#### DATA TO USE:
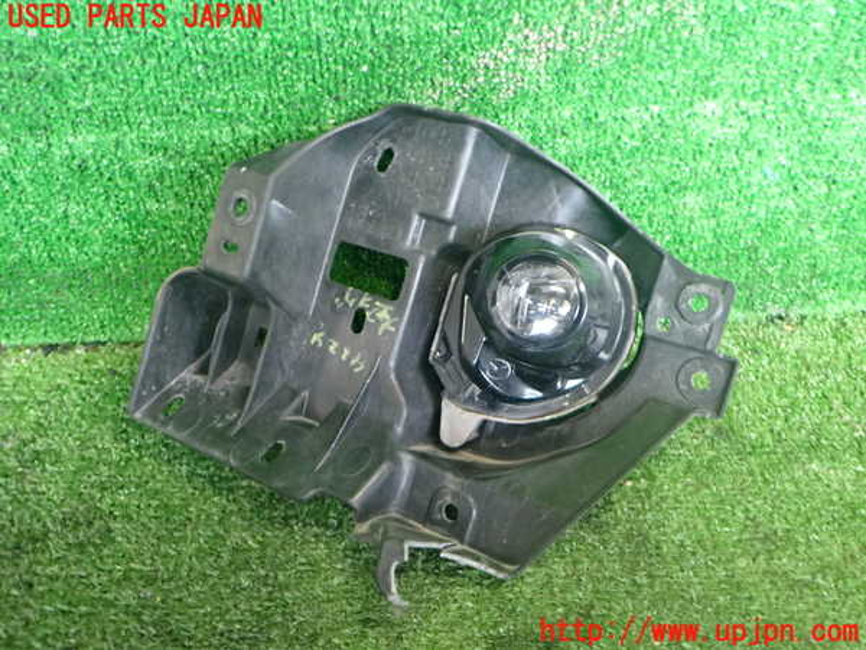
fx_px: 751
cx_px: 433
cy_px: 325
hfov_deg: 60.0
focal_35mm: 30
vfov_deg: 46.8
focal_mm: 5.4
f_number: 2.3
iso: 500
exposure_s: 1/30
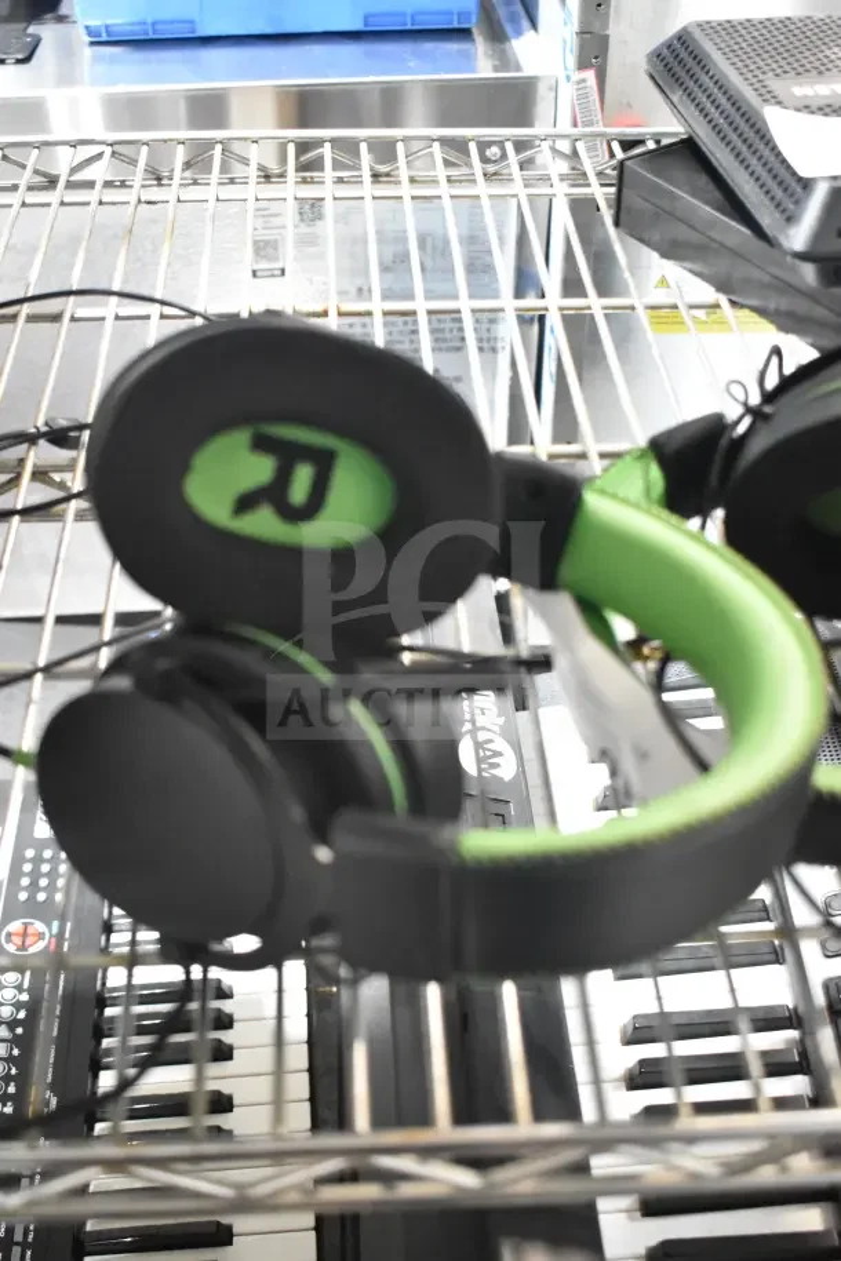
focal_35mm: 40
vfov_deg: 47.9
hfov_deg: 33.0
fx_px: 1419
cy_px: 630
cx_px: 420
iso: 6400
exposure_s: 1/60
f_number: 4
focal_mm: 27
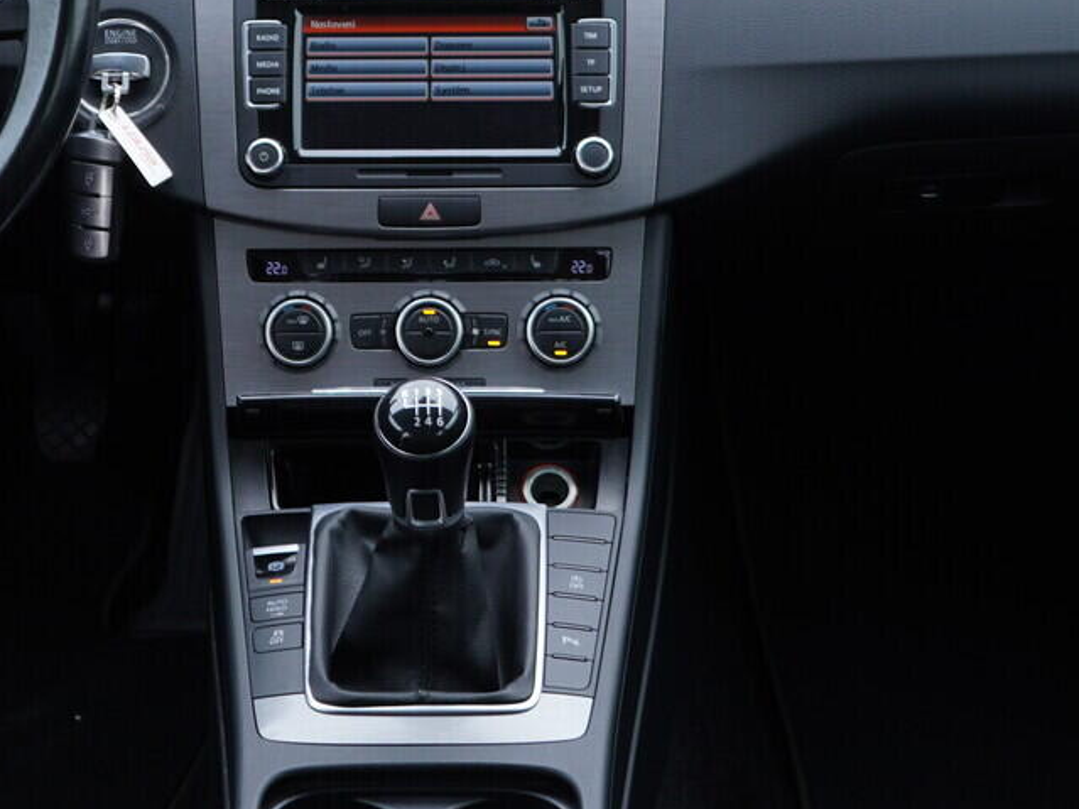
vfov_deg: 18.4
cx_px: 392
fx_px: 2431
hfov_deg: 24.9
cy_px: 3
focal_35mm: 78
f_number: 2.8
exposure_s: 1/40
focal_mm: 24
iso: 160
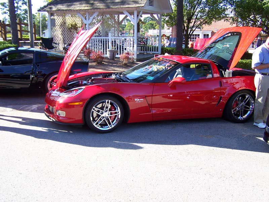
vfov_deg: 37.8
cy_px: 101
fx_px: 295
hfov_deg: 49.0
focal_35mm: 38
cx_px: 134
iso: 80
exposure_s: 1/250
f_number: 2.8
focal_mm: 6.3
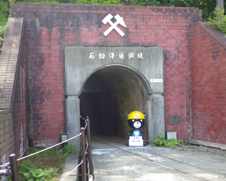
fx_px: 435
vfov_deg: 23.5
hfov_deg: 29.1
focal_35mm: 65
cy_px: 91
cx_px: 118
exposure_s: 1/125
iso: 125
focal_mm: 11
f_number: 3.6
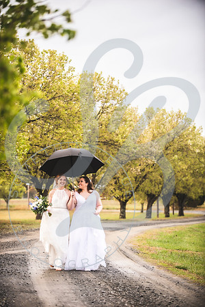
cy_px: 154
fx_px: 1025
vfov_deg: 17.1
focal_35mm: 120
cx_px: 102
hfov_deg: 11.4
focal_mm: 120
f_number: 2.8
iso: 320
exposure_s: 1/250
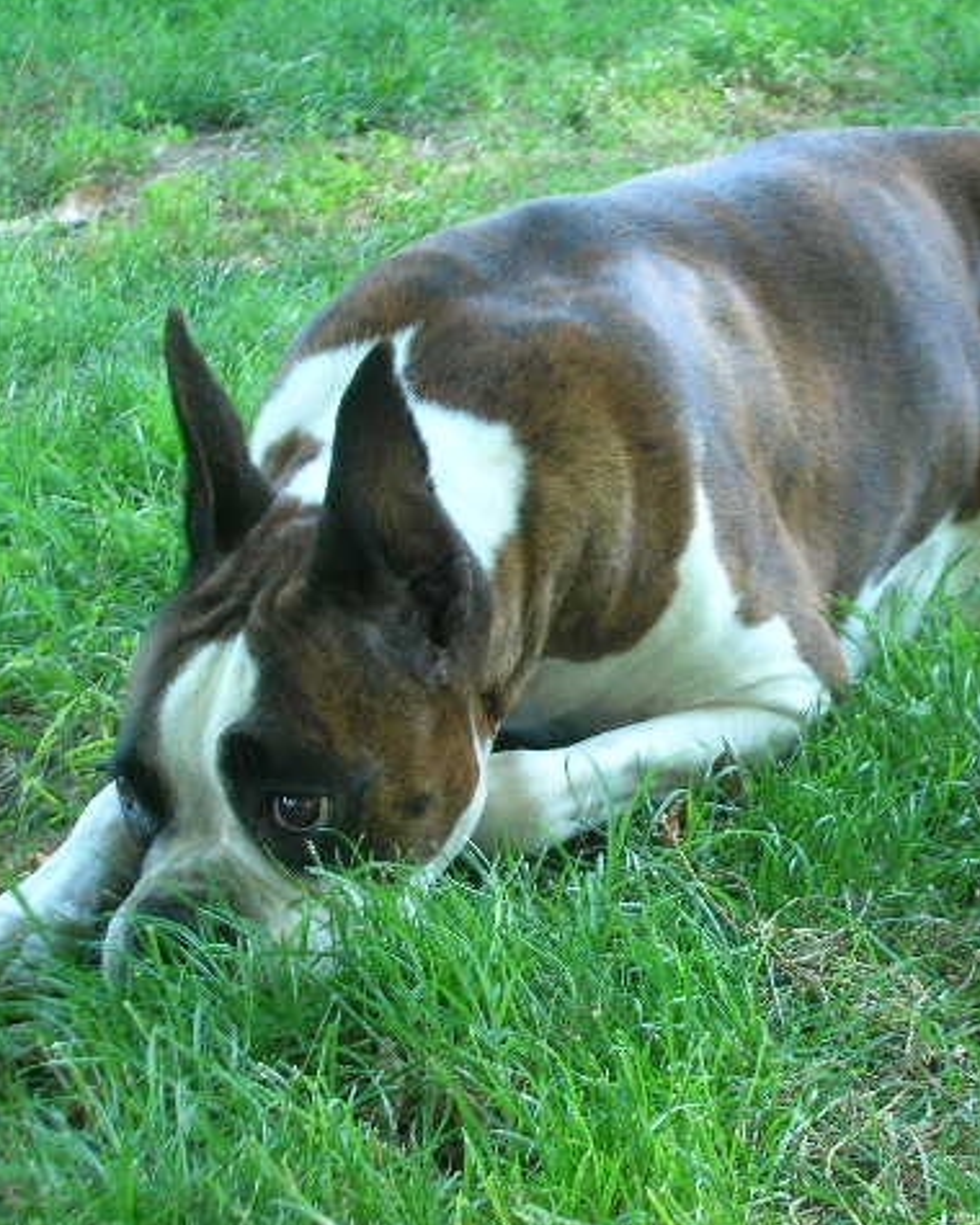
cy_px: 611
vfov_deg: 20.8
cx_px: 632
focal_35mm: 92
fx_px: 3335
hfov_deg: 16.7
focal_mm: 11.7
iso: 50
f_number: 3.9
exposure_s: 1/15
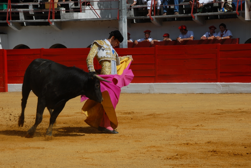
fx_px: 995
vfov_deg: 9.7
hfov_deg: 14.4
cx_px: 126
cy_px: 84
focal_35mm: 142
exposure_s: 1/250
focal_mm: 95
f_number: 9.5
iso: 100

#### THE PROBLEM:
Please set down, exactly and with no pictures, the lines in the entries above starting at the one holding "focal_mm: 24" and ending at the one holding "vfov_deg: 20.8", ends included.

#### ANSWER TO THE EXERCISE:
focal_mm: 24
iso: 160
vfov_deg: 37.8
cy_px: 101
fx_px: 295
hfov_deg: 49.0
focal_35mm: 38
cx_px: 134
iso: 80
exposure_s: 1/250
f_number: 2.8
focal_mm: 6.3
fx_px: 435
vfov_deg: 23.5
hfov_deg: 29.1
focal_35mm: 65
cy_px: 91
cx_px: 118
exposure_s: 1/125
iso: 125
focal_mm: 11
f_number: 3.6
cy_px: 154
fx_px: 1025
vfov_deg: 17.1
focal_35mm: 120
cx_px: 102
hfov_deg: 11.4
focal_mm: 120
f_number: 2.8
iso: 320
exposure_s: 1/250
cy_px: 611
vfov_deg: 20.8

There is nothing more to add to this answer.